Stadtbaurat Thomas Dienberg bezweifelt unterdessen, dass seine Mitarbeiter diese „verbindlichen Vorgaben“ gemacht haben. „Das wäre auch nicht korrekt“, sagt er. „Allerhöchstens“ werde es sich um Empfehlungen gehandelt haben, vermutet er. Denn für alles andere fehlten derzeit die „rechtlichen Grundlagen“, sagt er. Noch. Denn Dienberg räumt gegenüber dem Tageblatt ein, dass er in der kommenden Sitzung des Bauausschusses am 5. September der Politik vorschlagen werde, dass für die Stadt Gestaltungsrichtlinien erarbeitet und vom Rat verabschiedet werden sollen. Damit könnte die Stadt Vorgaben zu Schirmen oder zur Außenbestuhlung machen und etwa Plastikstühle verbannen – oder wie es SPD und Grüne in einem Antrag gefordert haben, Zäune der Gastronomiebereiche zu verbieten. Dienberg beruft sich auf die jüngste Rechtssprechung, nach der es Kommunen erlaubt sei, das zu regeln. Bislang sei das durch die Sondernutzungssatzung nicht möglich gewesen.

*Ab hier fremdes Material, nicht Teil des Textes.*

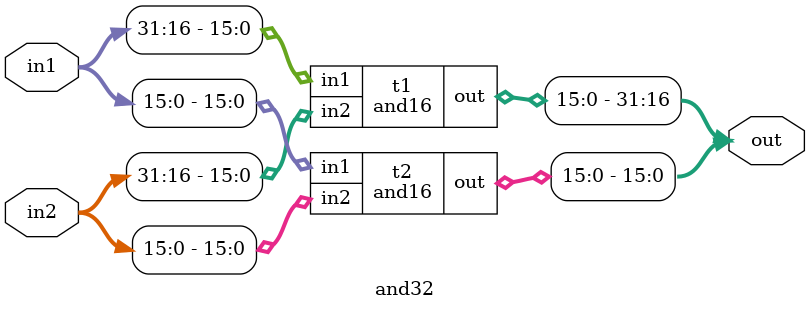
<source format=v>

module and4(out,in1,in2);
	input [3:0] in1, in2;
	output [3:0] out;

	and t1(out[3], in1[3], in2[3]),
		t2(out[2], in1[2], in2[2]),
		t3(out[1], in1[1], in2[1]),
		t4(out[0], in1[0], in2[0]);
endmodule

module and8(out,in1,in2);
	input [7:0] in1, in2;
	output [7:0] out;

	and4 t1(out[7:4], in1[7:4], in2[7:4]),
		 t2(out[3:0], in1[3:0], in2[3:0]);
endmodule

module and16(out,in1,in2);
	input [15:0] in1, in2;
	output [15:0] out;

	and8 t1(out[15:8], in1[15:8], in2[15:8]),
		t2(out[7:0], in1[7:0], in2[7:0]);
endmodule


module and32(out,in1,in2);
	input [31:0] in1, in2;
	output [31:0] out;

	and16 t1(out[31:16], in1[31:16], in2[31:16]),
			t2(out[15:0], in1[15:0], in2[15:0]);
endmodule
</source>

Im Juni hatten SPD und Grüne ihren Antrag gestellt, keine weiteren Zäune für Außengastronomieflächen in der Fußgängerzone zuzulassen und bestehende Genehmigungen zu überprüfen. Flächen und Straßenabschnitte würden von der Außengastronomie „immer stärker zudekoriert“, argumentieren die Antragsteller. Viele Gastronomen grenzten ihr Areal ab und „übertrumpften“ die Konkurrenz. Sie würden öffentlichen Raum nutzen, aber nicht-öffentliche Sitzgelegenheiten zur Verfügung stellen. Zäune stellten einen „Bruch mit der intendierten Ästhetik“ der neuen Fußgängerzone dar.

Philipp Bremer, Vorsitzender des Vereins Pro City, würde einheitliche Regelungen in der Innenstadt begrüßen. „Es sollte doch im Bestreben aller sein, eine schöne Stadt zu haben“, sagt er und rät gleichzeitig, mit „möglichst vielen Beteiligten zu reden“, bevor eine Entscheidung getroffen wird. Bereits vor knapp zwei Jahren sei über eine Änderung der Gestaltungssatzung diskutiert worden, passiert sei aber nichts.